(WHAT TO WORK ON)
Reproduce word for word the stretch of the passage on digital identification from "Now that the" through "Take Andy Yen’s.".

(SOURCE DOCUMENT)
In the COVID era, this push toward digital identification was sold as a necessary part of the biosecurity state. “You don’t want to kill grandma, do you? Then you’d better let us track your movements on our contact tracing apps, and you’d better comply with our digital vaccine passport checks!”
Needless to say (but I’ll say it anyway), that was a lie. Or, more accurately, it was a convenient excuse—a pretense used to justify building a vast digital infrastructure for tying people’s movements and interactions to a unique digital identifier.
Now that the scamdemic is over, the technocrats are looking for a different way to sell this agenda to a credulous public. And so they’ve turned to the familiar refrain of “Won’t someone think of the children!” After all, you want to keep children safe from online predators, don’t you?
Given the foregoing, we can now see the headlong rush toward the age verification paradigm for what it is: a mask for the digital ID agenda. But don’t take my word for it. Take Andy Yen’s.

(PROVIDED RECORDS)
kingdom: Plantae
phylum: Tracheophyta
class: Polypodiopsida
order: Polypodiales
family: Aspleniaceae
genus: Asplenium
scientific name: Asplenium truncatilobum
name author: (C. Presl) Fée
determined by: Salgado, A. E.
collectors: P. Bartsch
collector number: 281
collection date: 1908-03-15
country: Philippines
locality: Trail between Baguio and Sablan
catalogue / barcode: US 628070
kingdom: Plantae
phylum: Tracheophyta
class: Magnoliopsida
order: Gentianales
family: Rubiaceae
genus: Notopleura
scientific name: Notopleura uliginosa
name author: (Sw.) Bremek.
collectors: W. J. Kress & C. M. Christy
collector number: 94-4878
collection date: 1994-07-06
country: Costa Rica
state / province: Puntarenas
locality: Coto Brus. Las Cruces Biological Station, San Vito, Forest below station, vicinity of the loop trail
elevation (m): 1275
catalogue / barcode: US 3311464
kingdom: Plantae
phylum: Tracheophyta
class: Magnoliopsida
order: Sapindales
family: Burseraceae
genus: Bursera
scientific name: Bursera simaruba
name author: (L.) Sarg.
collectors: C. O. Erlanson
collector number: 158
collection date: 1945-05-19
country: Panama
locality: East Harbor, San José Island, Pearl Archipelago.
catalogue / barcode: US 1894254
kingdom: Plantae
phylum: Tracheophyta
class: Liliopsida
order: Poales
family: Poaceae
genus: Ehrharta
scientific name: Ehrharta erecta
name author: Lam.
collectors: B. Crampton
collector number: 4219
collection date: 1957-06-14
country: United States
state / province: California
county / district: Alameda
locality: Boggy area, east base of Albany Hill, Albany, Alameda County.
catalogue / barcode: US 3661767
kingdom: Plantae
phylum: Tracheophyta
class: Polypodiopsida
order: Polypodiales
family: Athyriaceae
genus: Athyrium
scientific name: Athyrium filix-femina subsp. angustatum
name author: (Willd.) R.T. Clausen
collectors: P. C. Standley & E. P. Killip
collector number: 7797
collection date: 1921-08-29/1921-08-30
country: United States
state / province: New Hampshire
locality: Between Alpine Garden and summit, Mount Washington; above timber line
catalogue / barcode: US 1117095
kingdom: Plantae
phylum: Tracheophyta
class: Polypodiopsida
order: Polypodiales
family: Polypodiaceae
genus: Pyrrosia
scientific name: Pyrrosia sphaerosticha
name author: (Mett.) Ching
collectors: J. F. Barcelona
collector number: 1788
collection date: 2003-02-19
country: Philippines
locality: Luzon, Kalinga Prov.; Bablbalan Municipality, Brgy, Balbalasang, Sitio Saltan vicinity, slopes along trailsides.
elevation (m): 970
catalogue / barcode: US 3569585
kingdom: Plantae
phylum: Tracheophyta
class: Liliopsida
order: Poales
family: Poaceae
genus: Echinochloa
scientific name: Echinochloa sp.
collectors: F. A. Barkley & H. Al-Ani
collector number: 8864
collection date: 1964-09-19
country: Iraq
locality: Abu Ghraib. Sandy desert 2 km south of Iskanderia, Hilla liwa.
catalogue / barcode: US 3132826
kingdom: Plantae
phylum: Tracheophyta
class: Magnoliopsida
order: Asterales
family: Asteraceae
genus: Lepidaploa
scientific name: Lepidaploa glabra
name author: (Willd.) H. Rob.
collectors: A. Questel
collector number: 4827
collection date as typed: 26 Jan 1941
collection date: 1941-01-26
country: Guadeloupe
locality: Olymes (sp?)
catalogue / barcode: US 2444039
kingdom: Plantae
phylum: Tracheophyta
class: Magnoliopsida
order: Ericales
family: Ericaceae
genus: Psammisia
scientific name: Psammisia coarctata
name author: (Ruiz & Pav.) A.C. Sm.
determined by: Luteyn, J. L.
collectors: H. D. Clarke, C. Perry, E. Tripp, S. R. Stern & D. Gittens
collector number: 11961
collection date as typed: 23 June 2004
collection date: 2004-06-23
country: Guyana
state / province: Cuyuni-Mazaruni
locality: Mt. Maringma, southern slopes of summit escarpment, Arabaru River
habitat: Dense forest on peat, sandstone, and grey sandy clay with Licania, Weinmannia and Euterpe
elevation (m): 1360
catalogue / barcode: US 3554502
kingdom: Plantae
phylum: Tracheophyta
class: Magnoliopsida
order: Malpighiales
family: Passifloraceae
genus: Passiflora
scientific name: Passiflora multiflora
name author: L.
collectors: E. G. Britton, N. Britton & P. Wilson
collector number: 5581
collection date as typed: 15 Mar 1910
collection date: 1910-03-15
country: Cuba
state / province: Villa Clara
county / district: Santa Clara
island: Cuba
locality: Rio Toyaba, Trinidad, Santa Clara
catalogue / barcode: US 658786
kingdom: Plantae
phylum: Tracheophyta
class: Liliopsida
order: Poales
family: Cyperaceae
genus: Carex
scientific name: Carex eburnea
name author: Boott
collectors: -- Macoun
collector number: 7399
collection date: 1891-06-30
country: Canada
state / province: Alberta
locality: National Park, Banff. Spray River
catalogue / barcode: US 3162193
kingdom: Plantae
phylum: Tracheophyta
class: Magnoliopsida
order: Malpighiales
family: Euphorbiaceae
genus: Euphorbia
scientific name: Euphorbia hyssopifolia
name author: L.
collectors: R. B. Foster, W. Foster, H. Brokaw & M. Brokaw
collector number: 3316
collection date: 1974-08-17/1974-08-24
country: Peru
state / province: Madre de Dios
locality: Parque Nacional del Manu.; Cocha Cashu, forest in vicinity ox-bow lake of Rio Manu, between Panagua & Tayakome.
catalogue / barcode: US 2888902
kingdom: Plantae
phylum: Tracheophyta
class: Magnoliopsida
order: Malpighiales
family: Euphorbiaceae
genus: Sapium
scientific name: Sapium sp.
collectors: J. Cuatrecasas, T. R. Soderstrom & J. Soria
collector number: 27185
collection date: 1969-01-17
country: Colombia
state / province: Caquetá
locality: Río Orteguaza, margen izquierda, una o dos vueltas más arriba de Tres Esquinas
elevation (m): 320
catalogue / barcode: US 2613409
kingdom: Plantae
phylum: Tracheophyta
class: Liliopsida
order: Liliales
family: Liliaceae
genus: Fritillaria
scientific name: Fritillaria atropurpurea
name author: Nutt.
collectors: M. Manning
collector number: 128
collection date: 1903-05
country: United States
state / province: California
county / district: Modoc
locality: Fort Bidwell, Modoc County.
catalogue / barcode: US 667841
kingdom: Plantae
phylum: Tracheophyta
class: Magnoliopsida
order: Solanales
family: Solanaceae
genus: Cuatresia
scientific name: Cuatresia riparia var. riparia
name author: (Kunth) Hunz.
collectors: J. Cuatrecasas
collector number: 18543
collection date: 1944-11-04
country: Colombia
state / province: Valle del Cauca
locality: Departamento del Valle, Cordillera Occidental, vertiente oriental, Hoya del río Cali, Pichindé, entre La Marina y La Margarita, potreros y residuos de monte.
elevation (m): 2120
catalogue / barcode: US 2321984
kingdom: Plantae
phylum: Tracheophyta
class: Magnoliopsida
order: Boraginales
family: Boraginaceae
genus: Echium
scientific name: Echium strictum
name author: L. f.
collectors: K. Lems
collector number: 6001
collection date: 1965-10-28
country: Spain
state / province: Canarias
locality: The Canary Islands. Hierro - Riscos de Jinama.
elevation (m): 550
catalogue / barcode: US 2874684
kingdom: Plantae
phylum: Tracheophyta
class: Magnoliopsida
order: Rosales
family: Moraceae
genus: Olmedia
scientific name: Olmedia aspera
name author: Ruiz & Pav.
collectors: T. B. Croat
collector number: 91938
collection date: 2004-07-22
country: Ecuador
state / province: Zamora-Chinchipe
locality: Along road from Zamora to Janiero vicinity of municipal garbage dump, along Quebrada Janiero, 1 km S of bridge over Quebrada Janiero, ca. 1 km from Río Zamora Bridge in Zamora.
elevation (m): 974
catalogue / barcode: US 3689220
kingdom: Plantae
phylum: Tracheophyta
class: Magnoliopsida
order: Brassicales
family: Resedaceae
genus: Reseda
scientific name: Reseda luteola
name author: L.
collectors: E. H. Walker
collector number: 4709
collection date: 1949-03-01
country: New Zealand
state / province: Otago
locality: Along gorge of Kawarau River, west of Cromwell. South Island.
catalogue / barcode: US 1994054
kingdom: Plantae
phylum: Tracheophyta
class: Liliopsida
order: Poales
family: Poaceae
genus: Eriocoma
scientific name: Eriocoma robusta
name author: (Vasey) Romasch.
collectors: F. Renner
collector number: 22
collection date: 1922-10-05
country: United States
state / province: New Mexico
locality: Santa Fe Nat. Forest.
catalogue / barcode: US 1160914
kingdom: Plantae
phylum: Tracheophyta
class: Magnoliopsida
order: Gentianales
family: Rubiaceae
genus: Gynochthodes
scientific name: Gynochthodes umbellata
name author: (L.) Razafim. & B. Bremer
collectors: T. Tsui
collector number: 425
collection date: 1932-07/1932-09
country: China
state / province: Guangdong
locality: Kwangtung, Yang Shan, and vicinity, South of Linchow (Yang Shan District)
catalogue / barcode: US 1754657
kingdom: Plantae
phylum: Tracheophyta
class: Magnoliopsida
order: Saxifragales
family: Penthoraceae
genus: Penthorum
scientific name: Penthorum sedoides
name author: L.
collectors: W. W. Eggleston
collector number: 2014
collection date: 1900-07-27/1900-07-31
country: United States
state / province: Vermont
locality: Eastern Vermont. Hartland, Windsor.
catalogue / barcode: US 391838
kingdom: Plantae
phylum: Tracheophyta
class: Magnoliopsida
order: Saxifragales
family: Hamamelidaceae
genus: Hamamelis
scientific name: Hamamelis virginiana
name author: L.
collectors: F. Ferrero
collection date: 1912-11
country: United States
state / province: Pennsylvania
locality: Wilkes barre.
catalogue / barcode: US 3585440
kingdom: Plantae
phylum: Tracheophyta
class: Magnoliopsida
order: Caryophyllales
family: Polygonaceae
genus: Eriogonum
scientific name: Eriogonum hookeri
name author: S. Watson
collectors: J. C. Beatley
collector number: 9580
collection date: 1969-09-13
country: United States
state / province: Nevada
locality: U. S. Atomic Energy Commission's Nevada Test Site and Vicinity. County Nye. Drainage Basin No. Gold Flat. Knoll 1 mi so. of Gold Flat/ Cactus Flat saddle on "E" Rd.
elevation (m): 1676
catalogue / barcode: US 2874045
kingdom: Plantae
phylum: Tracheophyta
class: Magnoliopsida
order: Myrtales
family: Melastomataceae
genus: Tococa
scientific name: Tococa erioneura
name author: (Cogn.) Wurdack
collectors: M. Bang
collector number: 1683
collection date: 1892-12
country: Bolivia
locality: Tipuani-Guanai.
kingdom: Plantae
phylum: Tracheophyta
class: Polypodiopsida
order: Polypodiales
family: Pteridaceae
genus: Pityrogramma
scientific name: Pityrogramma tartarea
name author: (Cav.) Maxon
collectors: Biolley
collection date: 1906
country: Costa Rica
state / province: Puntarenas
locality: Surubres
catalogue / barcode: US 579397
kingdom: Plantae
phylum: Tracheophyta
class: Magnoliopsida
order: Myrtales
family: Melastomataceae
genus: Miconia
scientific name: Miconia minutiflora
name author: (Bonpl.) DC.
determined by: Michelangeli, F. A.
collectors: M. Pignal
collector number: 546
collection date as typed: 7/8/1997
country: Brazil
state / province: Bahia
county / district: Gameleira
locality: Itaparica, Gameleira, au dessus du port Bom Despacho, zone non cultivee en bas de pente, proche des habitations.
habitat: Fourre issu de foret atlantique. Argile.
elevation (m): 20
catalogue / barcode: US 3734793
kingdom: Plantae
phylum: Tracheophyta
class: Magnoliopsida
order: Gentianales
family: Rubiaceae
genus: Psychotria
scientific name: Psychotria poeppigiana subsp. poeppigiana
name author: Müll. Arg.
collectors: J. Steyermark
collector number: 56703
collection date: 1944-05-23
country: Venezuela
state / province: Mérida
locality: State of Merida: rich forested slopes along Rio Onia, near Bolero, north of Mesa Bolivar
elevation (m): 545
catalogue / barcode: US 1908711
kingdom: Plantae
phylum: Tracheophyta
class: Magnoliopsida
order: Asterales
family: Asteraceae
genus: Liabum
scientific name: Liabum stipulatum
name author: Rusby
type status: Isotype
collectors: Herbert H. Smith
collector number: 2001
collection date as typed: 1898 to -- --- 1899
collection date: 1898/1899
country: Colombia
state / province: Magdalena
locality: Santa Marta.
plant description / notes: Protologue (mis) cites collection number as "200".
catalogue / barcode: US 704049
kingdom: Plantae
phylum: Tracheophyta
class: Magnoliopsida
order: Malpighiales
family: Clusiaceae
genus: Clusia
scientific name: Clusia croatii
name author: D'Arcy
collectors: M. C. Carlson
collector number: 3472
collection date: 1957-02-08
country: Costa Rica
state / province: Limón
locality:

(EXERCISE RESULT)
Now that the scamdemic is over, the technocrats are looking for a different way to sell this agenda to a credulous public. And so they’ve turned to the familiar refrain of “Won’t someone think of the children!” After all, you want to keep children safe from online predators, don’t you?
Given the foregoing, we can now see the headlong rush toward the age verification paradigm for what it is: a mask for the digital ID agenda. But don’t take my word for it. Take Andy Yen’s.